La playa entera en un beso

Se sentaba cada día en la puerta de su casa, llorosa, y veía llegar la tarde al amparo de un libro de tapas grises. Confundía con frecuencia por culpa de sus lágrimas los matices de los rostros de aquellos que pasaban por la calle, ajena a sonrisas cómplices y, de este modo, le llegaba la hora de dormir continuamente. Vivía en la anestesia del dolor de aquel que se niega a amar por miedo a sufrir, entornando los ojos, viendo atardeceres de colores vivos convertidos en películas mudas en blanco y negro.

Así, por delante de ella se arrastraban cada día momentos que dejaba derramarse por entre los dedos de sus manos callosas. Momentos que jamás volverían a convertir una playa entera en un beso. Y es a mí, de quien huía, a quien dejó escapar, a quien acabará comprendiendo demasiado tarde. Fugitiva e inerte para los abrazos que la arropaban y que podrían haber viajado con dulzura más allá de las emociones infantiles. Pero, a pesar de todo, se empeñó en soltar la mano de quien tenía la llave de su risa, confundida.

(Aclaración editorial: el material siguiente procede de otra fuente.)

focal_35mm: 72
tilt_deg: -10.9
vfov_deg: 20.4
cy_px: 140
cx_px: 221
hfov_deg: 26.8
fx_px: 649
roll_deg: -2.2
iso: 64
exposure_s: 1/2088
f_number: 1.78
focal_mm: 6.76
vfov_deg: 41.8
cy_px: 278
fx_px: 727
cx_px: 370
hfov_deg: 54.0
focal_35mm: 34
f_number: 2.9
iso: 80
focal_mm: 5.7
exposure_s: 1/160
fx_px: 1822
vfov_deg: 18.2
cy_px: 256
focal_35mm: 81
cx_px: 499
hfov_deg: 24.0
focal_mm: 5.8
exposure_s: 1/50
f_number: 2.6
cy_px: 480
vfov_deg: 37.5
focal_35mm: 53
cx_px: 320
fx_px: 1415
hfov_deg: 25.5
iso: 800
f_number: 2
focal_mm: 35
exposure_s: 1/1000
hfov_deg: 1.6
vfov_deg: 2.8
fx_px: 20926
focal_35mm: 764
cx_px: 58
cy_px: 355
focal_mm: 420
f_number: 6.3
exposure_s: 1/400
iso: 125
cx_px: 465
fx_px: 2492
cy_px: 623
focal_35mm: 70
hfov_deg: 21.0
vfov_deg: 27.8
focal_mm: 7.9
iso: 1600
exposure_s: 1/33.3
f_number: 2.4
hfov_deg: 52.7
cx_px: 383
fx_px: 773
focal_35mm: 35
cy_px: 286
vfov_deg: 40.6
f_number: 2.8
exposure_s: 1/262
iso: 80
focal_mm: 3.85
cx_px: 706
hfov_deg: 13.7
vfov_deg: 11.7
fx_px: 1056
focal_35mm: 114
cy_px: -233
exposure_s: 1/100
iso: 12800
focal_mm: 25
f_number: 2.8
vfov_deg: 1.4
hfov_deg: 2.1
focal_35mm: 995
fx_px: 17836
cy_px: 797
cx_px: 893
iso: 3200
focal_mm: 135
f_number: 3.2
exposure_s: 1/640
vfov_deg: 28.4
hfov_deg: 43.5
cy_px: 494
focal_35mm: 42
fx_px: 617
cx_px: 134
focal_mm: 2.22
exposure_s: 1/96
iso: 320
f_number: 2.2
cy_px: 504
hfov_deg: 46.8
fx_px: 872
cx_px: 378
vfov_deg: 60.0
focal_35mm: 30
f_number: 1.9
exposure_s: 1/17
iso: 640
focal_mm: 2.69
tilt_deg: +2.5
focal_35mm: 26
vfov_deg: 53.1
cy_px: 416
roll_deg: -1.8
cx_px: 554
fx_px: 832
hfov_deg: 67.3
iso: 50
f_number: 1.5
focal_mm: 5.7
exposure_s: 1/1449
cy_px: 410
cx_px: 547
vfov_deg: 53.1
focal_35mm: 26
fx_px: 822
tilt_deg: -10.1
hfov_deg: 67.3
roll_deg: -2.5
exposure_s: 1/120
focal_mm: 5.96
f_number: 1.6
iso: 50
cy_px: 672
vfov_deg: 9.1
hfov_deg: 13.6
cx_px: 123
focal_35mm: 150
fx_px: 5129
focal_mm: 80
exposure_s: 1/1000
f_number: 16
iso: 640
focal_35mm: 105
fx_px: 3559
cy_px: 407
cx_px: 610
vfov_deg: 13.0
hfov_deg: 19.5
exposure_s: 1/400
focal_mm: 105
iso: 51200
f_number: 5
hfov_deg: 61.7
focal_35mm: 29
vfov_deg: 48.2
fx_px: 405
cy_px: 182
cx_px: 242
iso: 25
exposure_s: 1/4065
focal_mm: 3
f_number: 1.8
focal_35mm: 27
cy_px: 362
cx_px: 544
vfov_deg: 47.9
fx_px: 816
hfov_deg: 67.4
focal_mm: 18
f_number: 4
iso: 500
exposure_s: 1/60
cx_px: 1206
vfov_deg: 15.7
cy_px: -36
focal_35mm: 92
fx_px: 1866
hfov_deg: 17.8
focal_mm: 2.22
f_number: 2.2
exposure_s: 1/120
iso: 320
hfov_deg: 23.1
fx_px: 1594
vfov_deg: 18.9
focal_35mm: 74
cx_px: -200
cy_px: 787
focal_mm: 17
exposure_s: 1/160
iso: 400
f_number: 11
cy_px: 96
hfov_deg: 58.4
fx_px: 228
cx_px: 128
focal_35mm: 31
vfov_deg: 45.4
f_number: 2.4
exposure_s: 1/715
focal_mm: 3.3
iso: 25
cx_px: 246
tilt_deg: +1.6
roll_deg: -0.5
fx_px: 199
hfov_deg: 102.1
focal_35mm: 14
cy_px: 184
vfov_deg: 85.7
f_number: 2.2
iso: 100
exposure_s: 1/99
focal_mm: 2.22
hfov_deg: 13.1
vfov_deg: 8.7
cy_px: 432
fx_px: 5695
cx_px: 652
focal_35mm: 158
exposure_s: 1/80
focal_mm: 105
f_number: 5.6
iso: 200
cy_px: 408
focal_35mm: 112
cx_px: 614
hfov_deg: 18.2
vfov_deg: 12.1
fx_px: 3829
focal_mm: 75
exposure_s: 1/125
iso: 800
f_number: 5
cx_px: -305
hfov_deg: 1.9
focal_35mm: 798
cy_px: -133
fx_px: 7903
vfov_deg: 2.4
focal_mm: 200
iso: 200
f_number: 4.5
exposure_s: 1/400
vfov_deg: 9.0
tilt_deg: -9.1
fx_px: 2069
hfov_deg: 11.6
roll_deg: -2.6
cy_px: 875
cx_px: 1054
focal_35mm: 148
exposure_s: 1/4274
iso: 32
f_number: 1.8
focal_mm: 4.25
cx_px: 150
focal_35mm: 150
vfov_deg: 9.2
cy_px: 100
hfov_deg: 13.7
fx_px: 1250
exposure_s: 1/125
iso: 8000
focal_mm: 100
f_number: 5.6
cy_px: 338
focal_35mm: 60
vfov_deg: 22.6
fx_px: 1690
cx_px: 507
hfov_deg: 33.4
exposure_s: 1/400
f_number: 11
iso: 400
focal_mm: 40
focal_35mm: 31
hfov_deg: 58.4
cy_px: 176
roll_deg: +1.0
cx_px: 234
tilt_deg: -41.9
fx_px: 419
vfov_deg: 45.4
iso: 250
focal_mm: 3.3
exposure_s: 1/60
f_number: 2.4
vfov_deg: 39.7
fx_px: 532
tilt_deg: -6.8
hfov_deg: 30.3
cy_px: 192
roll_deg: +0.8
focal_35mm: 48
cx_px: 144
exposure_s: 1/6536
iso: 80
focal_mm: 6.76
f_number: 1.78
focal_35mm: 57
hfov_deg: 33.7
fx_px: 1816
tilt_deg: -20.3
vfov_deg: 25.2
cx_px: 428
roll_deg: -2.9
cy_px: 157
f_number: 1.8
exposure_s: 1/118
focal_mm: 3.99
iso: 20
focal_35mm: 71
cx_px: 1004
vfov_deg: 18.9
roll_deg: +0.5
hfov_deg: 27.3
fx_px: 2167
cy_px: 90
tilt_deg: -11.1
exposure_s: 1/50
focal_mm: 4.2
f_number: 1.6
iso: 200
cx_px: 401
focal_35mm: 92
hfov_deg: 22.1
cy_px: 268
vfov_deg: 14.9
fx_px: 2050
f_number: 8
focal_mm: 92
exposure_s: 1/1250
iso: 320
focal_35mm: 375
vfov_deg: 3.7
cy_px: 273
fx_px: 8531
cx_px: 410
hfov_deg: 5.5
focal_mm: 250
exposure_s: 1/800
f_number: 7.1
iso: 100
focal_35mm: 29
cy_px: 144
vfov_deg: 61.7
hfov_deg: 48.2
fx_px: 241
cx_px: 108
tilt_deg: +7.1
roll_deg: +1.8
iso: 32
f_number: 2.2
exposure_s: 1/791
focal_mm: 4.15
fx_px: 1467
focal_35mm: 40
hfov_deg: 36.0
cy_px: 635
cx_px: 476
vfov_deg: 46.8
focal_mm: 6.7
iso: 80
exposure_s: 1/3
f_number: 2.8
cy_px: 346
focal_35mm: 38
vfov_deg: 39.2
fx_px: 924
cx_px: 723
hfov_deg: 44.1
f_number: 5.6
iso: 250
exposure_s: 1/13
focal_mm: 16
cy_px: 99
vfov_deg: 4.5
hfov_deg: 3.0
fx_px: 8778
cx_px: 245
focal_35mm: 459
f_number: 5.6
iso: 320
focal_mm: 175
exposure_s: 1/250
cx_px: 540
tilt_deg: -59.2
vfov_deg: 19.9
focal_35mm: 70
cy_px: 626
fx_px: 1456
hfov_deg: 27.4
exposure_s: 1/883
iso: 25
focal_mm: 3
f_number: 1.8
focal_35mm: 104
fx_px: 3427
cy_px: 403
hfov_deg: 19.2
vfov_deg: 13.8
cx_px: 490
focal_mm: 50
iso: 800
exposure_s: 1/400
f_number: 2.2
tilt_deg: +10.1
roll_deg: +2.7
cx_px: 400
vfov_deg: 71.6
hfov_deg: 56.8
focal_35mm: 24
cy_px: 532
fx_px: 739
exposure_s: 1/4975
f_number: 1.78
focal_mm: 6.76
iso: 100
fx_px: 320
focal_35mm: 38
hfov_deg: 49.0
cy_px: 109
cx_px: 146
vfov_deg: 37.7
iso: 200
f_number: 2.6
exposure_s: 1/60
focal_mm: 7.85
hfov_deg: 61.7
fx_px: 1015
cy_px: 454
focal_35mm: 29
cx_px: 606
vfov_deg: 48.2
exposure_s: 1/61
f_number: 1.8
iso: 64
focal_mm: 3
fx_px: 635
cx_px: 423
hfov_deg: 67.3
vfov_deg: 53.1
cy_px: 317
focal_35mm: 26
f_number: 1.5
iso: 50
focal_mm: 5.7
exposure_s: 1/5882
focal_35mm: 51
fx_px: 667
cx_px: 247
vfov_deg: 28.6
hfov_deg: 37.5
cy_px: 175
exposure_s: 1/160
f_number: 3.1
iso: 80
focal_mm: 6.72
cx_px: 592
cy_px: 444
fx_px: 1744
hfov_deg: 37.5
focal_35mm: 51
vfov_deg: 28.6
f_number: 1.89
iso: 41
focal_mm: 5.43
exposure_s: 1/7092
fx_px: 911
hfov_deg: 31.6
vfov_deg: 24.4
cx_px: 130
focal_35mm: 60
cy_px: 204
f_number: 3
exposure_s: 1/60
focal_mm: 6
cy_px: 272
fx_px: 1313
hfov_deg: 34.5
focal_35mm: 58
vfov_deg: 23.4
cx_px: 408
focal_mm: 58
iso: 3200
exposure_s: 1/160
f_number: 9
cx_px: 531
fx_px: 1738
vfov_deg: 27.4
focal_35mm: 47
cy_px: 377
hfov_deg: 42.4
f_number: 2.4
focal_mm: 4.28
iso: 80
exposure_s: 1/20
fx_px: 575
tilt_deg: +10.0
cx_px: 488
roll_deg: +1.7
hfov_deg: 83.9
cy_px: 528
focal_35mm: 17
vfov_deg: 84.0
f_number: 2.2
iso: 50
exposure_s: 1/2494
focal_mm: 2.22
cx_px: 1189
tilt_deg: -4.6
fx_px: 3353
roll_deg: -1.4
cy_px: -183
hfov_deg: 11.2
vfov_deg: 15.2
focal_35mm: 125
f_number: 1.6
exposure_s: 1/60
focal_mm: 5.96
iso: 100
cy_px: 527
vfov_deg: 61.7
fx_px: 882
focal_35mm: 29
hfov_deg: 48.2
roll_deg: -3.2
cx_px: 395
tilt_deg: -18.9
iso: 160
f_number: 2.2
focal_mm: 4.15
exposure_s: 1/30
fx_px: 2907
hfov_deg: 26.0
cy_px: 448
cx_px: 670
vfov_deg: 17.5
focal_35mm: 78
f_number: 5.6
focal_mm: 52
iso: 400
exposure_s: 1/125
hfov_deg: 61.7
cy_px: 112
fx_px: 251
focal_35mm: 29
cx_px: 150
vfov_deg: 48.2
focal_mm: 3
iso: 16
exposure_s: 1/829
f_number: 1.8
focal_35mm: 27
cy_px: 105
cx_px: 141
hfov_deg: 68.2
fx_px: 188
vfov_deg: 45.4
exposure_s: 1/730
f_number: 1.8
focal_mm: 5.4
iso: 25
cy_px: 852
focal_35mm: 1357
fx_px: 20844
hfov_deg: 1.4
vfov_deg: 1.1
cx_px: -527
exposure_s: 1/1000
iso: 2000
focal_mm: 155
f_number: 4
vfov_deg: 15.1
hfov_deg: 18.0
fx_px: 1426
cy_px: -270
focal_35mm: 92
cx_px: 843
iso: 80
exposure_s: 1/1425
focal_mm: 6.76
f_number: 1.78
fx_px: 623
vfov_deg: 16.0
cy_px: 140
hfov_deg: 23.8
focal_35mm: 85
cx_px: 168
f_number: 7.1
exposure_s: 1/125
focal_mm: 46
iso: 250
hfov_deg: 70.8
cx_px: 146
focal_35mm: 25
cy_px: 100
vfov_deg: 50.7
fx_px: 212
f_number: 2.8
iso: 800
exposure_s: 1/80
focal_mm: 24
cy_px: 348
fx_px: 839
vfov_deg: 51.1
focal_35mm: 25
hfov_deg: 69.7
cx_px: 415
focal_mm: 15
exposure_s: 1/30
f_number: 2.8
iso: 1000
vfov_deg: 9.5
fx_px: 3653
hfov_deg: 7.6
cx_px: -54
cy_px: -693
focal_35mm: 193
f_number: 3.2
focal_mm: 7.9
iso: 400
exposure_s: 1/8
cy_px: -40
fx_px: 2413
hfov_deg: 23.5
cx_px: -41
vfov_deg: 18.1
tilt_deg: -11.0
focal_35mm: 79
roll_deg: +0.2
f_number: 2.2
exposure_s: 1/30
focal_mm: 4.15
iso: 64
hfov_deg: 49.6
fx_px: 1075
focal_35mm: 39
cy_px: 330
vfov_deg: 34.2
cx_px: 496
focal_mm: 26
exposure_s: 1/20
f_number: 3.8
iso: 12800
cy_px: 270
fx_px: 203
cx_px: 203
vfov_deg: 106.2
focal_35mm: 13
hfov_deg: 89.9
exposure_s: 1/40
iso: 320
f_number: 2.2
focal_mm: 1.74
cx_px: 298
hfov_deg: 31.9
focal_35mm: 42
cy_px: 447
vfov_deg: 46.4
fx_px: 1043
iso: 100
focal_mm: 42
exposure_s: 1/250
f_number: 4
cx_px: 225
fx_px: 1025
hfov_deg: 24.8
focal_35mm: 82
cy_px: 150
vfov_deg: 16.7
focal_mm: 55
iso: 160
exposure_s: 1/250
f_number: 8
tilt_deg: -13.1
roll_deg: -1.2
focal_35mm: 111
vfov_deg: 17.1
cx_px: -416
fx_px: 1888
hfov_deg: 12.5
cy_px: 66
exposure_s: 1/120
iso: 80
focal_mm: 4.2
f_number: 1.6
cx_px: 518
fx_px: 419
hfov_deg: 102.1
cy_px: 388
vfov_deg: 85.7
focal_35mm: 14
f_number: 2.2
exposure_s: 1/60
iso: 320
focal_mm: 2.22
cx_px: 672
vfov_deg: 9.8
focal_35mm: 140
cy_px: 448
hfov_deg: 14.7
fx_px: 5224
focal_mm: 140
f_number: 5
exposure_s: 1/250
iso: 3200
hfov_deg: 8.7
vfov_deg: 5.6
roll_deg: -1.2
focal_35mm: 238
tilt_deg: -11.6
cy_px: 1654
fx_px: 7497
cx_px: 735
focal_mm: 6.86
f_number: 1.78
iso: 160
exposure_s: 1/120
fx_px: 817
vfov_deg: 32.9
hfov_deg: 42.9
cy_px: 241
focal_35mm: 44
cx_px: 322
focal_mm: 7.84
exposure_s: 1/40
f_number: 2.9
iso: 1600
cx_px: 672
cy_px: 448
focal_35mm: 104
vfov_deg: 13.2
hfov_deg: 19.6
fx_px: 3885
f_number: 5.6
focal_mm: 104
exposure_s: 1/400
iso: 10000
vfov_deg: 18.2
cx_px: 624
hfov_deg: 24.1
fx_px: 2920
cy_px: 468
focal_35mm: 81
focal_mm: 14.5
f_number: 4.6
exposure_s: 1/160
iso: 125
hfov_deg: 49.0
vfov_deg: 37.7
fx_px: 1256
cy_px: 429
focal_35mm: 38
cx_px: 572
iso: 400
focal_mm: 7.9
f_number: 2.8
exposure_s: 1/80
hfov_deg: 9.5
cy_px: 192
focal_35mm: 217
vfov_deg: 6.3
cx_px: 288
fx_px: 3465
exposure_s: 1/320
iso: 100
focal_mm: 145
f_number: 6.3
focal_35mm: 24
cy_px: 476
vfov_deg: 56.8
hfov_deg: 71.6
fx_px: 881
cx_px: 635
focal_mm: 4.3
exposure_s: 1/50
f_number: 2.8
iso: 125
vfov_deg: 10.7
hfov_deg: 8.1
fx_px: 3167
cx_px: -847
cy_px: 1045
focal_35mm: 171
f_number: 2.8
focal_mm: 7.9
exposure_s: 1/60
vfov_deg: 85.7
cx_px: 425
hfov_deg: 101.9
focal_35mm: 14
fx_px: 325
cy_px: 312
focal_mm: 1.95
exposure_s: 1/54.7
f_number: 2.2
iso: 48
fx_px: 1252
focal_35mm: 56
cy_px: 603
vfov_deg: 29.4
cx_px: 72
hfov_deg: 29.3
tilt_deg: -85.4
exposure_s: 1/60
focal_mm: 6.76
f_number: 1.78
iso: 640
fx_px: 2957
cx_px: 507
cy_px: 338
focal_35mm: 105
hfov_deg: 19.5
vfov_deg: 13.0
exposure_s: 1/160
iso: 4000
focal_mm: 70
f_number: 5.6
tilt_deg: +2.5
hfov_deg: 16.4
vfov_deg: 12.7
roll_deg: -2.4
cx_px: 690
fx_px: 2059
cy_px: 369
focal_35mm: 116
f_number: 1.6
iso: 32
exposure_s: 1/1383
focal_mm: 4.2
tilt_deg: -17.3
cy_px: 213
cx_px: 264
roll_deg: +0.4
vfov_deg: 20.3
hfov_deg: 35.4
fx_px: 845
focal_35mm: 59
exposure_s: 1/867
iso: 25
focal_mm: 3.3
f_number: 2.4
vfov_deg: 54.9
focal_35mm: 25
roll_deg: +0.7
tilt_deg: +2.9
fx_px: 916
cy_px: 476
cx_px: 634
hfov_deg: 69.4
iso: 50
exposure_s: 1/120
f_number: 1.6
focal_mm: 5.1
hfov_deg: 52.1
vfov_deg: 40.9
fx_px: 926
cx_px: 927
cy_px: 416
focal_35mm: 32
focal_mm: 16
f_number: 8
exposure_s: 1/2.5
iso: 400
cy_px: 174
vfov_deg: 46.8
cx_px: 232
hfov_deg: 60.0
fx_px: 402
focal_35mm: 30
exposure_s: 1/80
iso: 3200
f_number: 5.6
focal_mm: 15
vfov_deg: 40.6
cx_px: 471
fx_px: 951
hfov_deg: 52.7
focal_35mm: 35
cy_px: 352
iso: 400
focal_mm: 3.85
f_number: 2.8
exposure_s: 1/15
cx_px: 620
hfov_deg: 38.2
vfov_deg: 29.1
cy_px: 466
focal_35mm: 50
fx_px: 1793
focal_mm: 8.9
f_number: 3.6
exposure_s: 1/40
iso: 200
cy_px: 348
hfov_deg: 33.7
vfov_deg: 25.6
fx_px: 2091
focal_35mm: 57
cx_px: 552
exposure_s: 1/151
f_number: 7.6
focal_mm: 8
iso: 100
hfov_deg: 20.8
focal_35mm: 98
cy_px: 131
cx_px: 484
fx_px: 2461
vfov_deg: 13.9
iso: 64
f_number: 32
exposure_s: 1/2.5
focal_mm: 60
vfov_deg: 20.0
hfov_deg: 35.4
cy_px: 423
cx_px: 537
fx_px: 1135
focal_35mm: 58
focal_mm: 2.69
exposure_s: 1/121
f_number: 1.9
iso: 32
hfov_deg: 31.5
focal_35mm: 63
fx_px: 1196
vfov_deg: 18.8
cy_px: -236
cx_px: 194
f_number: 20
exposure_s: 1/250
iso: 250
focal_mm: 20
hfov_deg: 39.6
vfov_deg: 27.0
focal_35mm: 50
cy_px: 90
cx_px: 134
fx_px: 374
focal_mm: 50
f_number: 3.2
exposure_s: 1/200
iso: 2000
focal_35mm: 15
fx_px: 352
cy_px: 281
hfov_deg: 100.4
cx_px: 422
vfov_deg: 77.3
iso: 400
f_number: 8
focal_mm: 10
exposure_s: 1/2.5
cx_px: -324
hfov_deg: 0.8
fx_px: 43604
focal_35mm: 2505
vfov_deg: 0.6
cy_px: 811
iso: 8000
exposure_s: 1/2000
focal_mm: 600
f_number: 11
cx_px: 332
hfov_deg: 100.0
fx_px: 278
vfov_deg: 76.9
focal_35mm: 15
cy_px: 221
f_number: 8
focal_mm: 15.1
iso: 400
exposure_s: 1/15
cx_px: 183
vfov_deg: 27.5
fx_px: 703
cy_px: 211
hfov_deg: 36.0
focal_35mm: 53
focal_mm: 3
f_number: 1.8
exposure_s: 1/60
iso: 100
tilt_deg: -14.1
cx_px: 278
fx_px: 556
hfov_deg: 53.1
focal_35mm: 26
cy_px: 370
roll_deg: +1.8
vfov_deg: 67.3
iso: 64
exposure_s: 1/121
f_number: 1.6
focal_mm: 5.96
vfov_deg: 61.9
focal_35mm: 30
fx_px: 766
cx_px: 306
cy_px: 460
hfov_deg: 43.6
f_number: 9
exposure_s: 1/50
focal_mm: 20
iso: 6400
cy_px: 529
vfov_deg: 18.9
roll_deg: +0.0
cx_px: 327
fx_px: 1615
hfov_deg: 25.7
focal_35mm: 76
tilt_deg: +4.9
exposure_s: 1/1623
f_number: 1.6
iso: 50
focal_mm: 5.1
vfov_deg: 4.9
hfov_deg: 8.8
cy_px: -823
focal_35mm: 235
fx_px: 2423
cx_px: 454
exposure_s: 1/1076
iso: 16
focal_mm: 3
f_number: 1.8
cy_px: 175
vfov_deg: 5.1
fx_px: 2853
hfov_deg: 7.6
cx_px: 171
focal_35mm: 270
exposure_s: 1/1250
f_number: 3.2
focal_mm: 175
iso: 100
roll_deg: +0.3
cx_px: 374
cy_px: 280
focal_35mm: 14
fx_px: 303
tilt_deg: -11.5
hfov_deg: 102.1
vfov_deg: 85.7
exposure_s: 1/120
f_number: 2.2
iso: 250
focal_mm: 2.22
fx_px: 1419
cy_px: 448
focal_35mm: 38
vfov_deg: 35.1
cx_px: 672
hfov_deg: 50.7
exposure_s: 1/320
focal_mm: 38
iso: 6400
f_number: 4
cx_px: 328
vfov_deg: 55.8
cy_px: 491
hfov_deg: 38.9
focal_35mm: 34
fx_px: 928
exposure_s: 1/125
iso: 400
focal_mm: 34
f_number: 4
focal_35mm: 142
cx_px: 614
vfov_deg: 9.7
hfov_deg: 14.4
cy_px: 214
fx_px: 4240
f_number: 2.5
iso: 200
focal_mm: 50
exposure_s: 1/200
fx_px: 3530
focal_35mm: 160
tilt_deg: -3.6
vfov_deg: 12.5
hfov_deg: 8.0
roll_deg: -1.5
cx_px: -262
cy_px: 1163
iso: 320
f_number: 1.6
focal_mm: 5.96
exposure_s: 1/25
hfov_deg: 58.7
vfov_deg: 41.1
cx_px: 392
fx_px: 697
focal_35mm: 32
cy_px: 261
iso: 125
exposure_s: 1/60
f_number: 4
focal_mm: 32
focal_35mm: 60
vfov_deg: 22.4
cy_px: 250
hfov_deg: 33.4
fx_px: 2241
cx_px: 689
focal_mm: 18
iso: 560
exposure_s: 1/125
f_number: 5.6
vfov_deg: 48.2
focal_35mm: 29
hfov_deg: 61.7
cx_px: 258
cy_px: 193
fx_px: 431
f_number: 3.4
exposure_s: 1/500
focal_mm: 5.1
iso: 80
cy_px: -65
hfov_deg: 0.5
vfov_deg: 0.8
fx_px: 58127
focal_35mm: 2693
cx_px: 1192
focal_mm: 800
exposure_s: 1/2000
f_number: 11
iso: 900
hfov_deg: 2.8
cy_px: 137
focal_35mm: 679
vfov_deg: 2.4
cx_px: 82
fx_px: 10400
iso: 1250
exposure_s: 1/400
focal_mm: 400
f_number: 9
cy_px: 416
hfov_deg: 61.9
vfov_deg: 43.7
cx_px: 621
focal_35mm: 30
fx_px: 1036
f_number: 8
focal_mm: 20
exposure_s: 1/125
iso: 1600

Se apoya con gesto cansado en el marco de la puerta y ya no es capaz de diferenciar el dolor de la alegría, dormida por evitar, por no padecer, por querer algo que tan solo está en su cabeza. A pesar de todo, el Universo gira deprisa y el tiempo, cómplice y sabio, hará de ella un reloj viejo que atrase las horas. Cuando se dé cuenta de que ha errado la dirección de las manecillas, de las personas. Cuando quiera verse reflejada en unas palabras que no irán destinadas ya para ella. Entonces querrá retroceder pero los otros habitarán ya la almohada de la que podía haber sido dueña. Y, en su confusión, querrá volver a sentir dentro del pecho la procesión de aquel hombre que hace unos años le dejó su cuerpo clavado como una astilla y que nunca salió de su cabeza. Y yo, testigo de piedra, tan solo podré describir la tristeza de ellos dos que, como una enredadera, devorará sus brazos que sueñan todavía con rodear de nuevo a aquel que la olvidó.